Wei Hui ha explicado que la censura se llevó a cabo por dos motivos: muchas descripciones sexuales y una mala influencia para las generaciones venideras. Declara que aunque el Partido Comunista ha intentado destruir la cultura, al mismo tiempo ha fomentado a la mujer y en el momento en que se es independiente económicamente, dado que las grandes empresas cada vez les abren más las puertas, también actúa conforme a sus pensamientos, porque es libre en todos los sentidos. Como ella ha expresado, las autoridades hubieran preferido que se sacase el espíritu revolucionario y no temas que susciten el morbo, pero es su testimonio y contribuyen al progreso de esa sociedad. Al menos yo, desde el otro lado del mundo, lo veo así.

Fuentes:
www.rsf.org
www.clarin.com
Fotografía:
www.economist.com

4 Comentarios

  1. Evidentemente China tras su incorporación a la OMC en el año 2000 y tras los gobiernos tímidamente “aperturistas” de Deng Xiaoping y sucesores deberá afrontar un proceso de evolución política o un “aggiornamento” del caduco sistema comunista.
    Como una constante del siglo XX y sus sistemas comunistas y/o totalitarios la Revolución Cultural de Mao fue un fracaso y una sangrienta toma de conciencia obrera (sic!) el Gran Salto adelante otra aberración más…
    Como ciudadanos del siglo XXI hemos de tomar partido por la libertad y su consecución como valor inherente al ser humano y exigir a la comunidad internacional su cumplimiento global.
    Empezando por nuestro propio “solar patrio” que diría Unamuno y con nuestro propio gobierno tan tibio frente a sangrantes casos como los de Cuba.

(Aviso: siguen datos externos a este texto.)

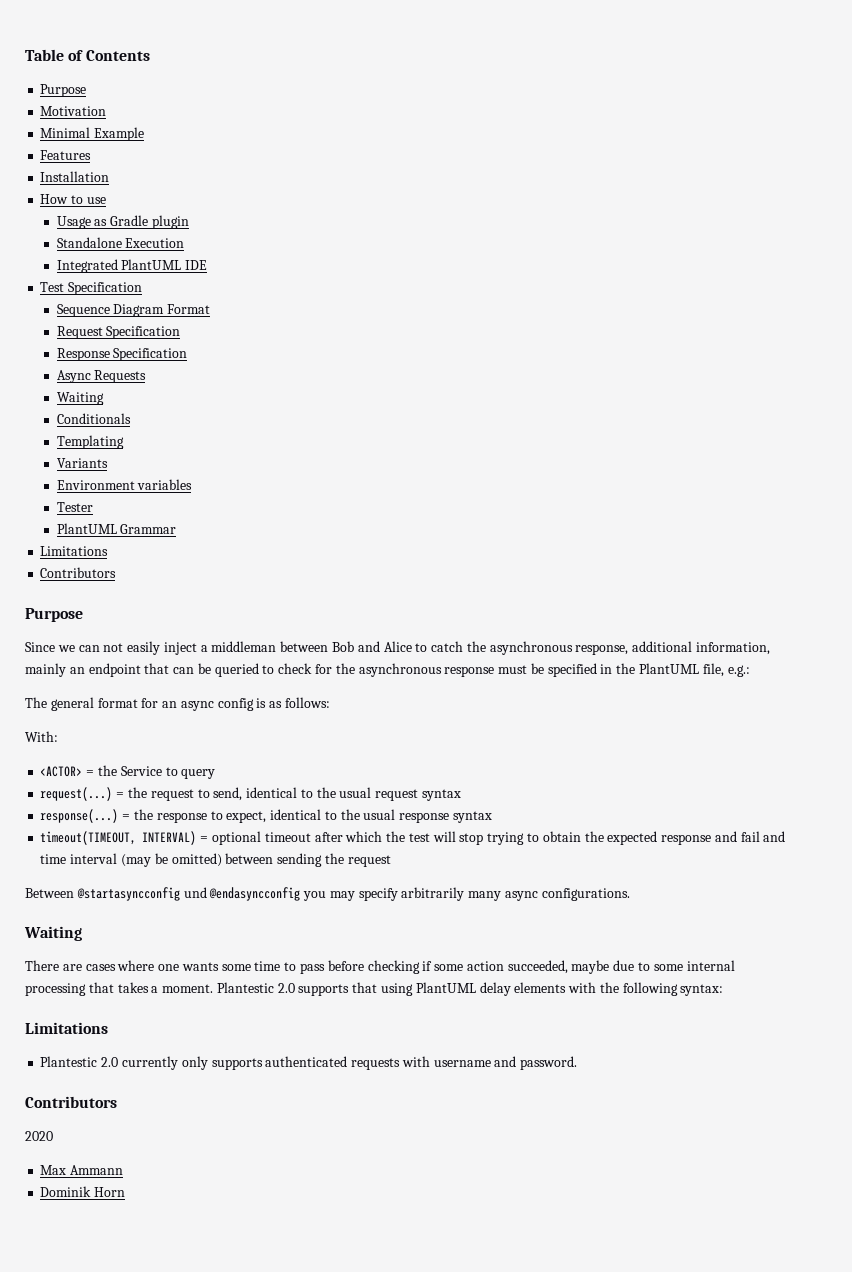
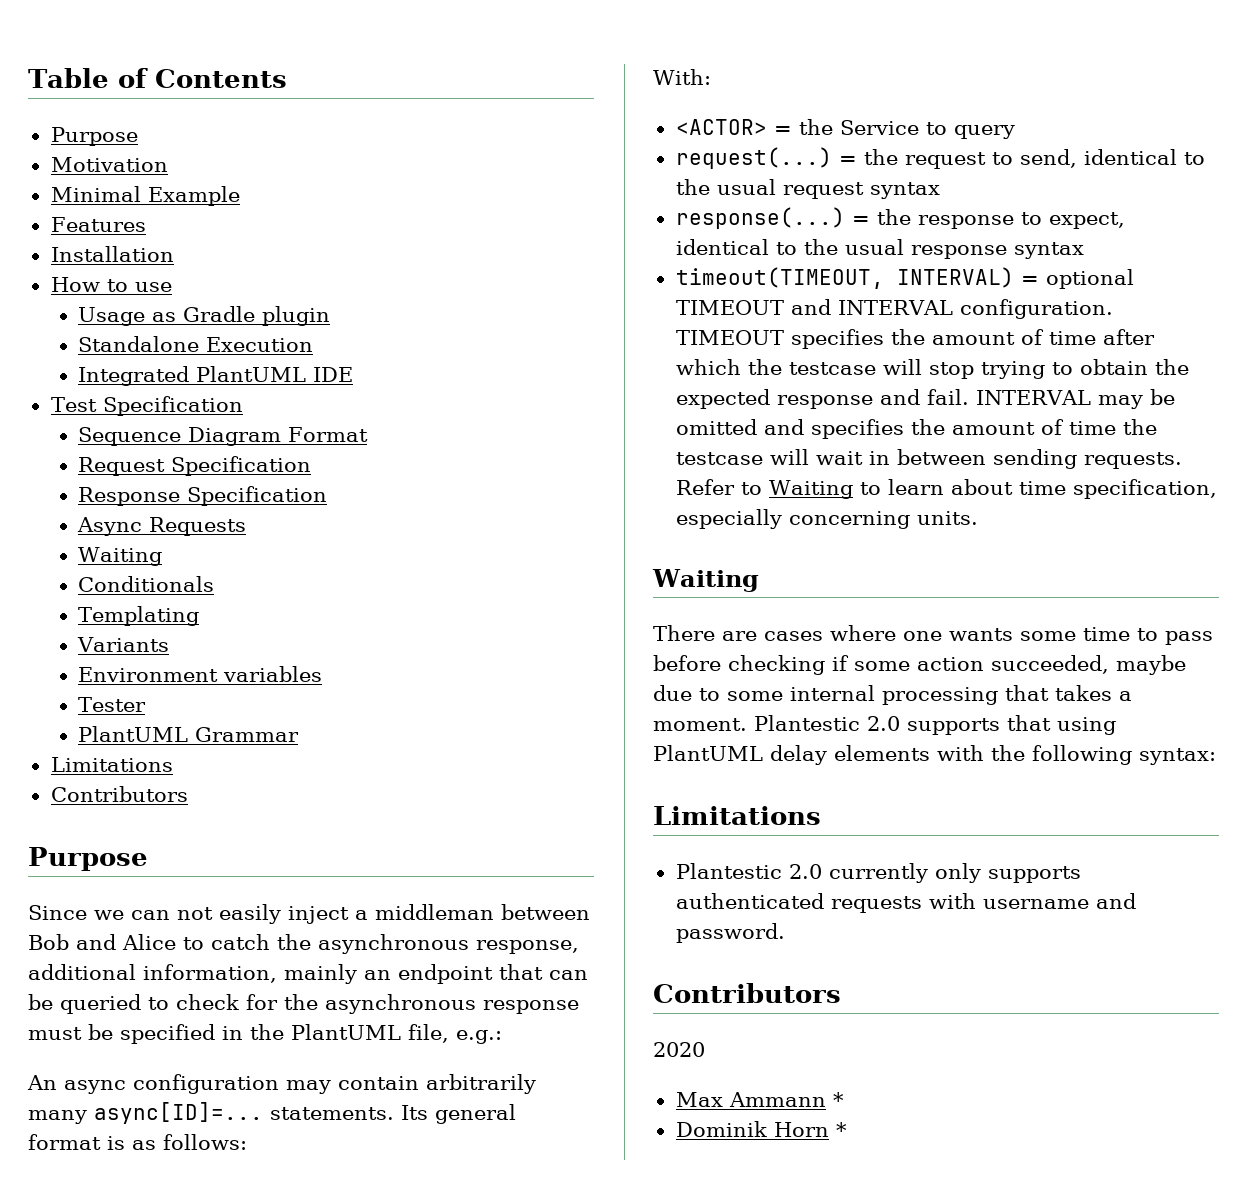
[25,697,254,711] The general format for an async config -> [27,1074,536,1094] [28,1102,516,1124] [28,1134,101,1150] An async configuration may contain arbitrarily many async[ID]=... statements. Its general format
[264,832,311,842] timeout -> [675,299,1113,319] [675,329,1096,349] TIMEOUT and INTERVAL configuration. TIMEOUT specifies the amount of time
[408,833,430,842] test -> [788,362,876,375] testcase
[740,831,786,842] [40,853,391,867] [25,887,630,901] fail and time interval (may be omitted) between sending the request // Between @startasyncconfig und @endasyncconfig you may specify arbitrarily many async configurations. -> [926,389,1175,409] [675,419,1157,439] [675,449,1182,469] [675,479,1217,499] [675,509,978,529] fail. INTERVAL may be omitted and specifies the amount of time the testcase will wait in between sending requests. Refer to Waiting to learn about time specification, especially concerning units.
(124, 1170) none -> [832,1092,844,1107] *
(126, 1192) none -> [835,1122,847,1137] *

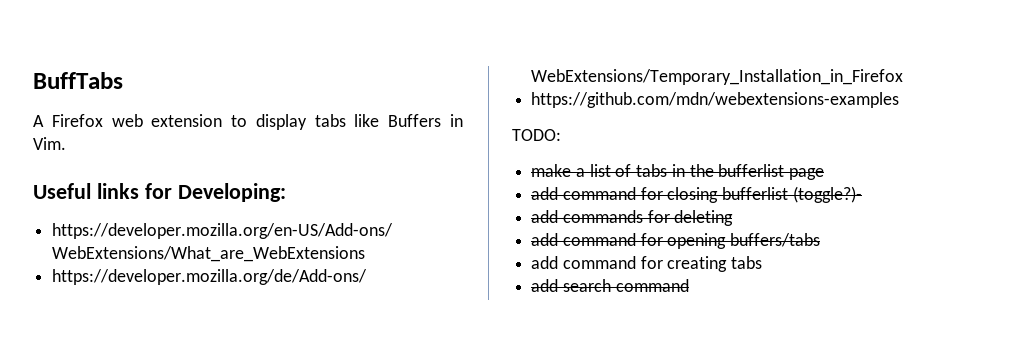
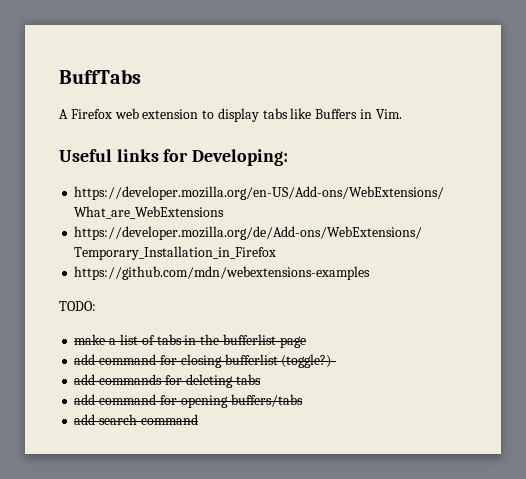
(734, 218) none -> [235,374,261,385] tabs
[531,256,763,272] // add command for creating tabs -> (303, 400) none

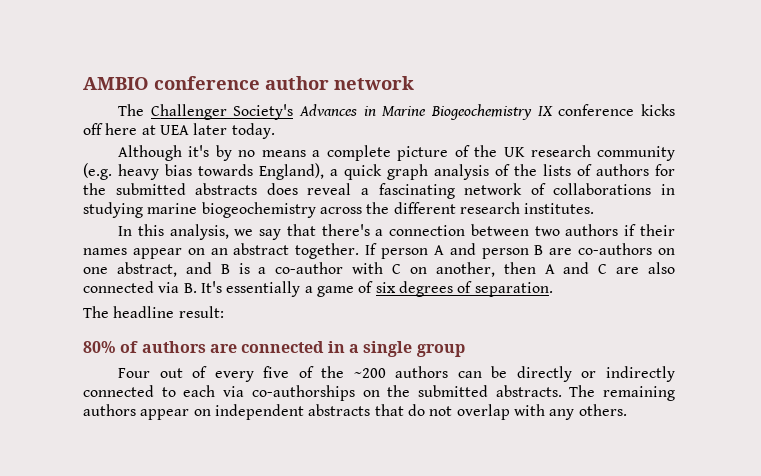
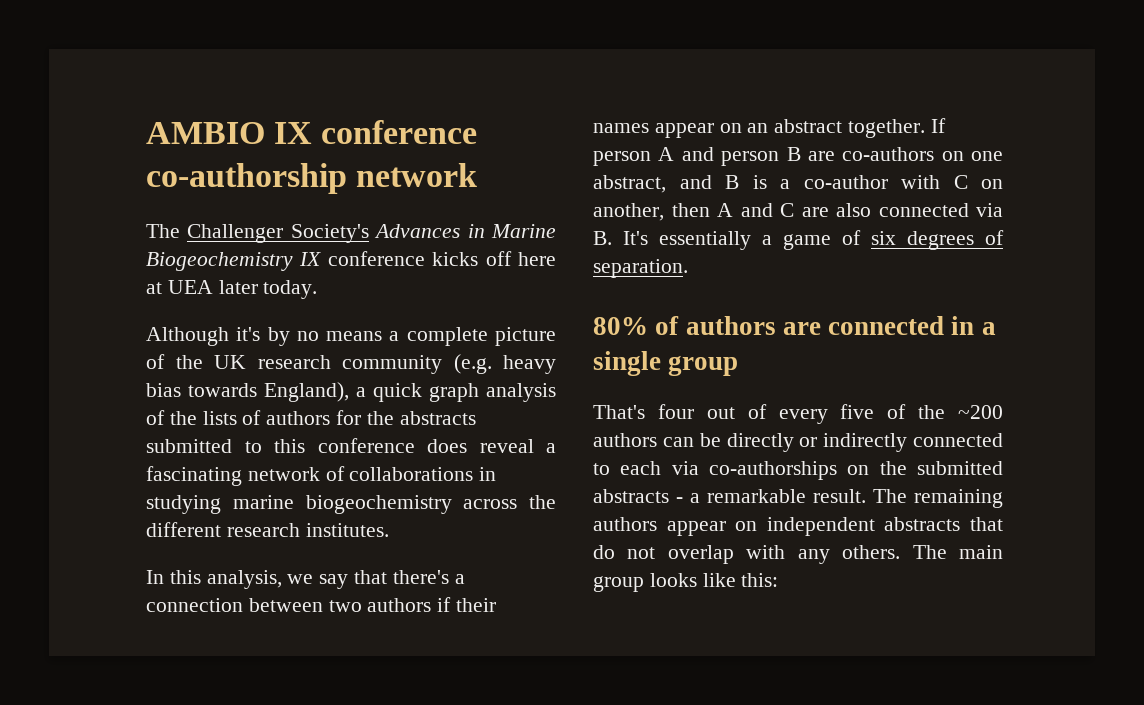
[154,76,329,90] conference author -> [274,120,478,144] [146,163,347,194] IX conference co-authorship
[115,183,258,195] submitted abstracts -> [399,411,476,425] [146,438,415,453] abstracts submitted to this conference
[83,306,224,318] // The headline result: -> (688, 268) none
[117,368,150,378] Four -> [593,404,694,419] That's four
[495,385,562,397] abstracts. -> [593,489,866,503] abstracts - a remarkable result.
(627, 410) none -> [912,545,1003,559] [593,573,779,592] The main group looks like this:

  2. un extracto de una entrevista que le hicieron. Espero les ayude a no sobrevalorar a esta mujer que desde ya cree que es escritora y se autodenomina inteligente, bonita y etc.

    ¿Cómo se lleva Shangai con el resto de China?

    — Como Nueva York con el resto de los Estados Unidos. Shangai es muy occidental, es una herencia que dejaron los europeos en la década del 20, del 30. Shangai es como una mujer muy sexy, muy rica y muy inmoral, que se acuesta con cualquiera. Todos la quieren, pero los hombres que no logran conquistarla, la difaman.

    — ¿Usted es como Shangai?

    — La reputación de mi libro es parecida a la de Shangai. No sólo está prohibido por el gobierno chino, a muchos lectores varones tampoco les pareció bien, porque el personaje, Tiantian, es impotente. Se sienten ofendidos, consideran que eso habla de la decadencia de la cultura china.

  3. un extracto de una entrevista que le hicieron. Espero les ayude a no sobrevalorar a esta mujer que desde ya cree que es escritora y se autodenomina inteligente, bonita y etc.

    ¿Cómo se lleva Shangai con el resto de China?

    — Como Nueva York con el resto de los Estados Unidos. Shangai es muy occidental, es una herencia que dejaron los europeos en la década del 20, del 30. Shangai es como una mujer muy sexy, muy rica y muy inmoral, que se acuesta con cualquiera. Todos la quieren, pero los hombres que no logran conquistarla, la difaman.

    — ¿Usted es como Shangai?

    — La reputación de mi libro es parecida a la de Shangai. No sólo está prohibido por el gobierno chino, a muchos lectores varones tampoco les pareció bien, porque el personaje, Tiantian, es impotente. Se sienten ofendidos, consideran que eso habla de la decadencia de la cultura china.

  4. Aquí nos damos cuenta de que ni los chinos están tan de acuerdo en cómo se les representa: débiles, impotentes sexualmente hablando y que comparados con un occidental son nada.
    Casada con Buda es casi la misma construcción aunque ahora el novio es un japonés (oriental a fin de cuentas). todos los que siguen el rollo de qué les fascina no saben leer buena literatura, buenos libros. Recuerden que un acosa es best -seller y otra buen libro,un verdadero trabajo literario y profundo.Antes de comentar y hablar se tiene que conocer otros libros, autores y comparar para criticar y apreciar su verdadero valor no juzgar antes. Revisen y se darán cuenta de lo que se pierden de la literatura china, de los buenos libros que se deben leer.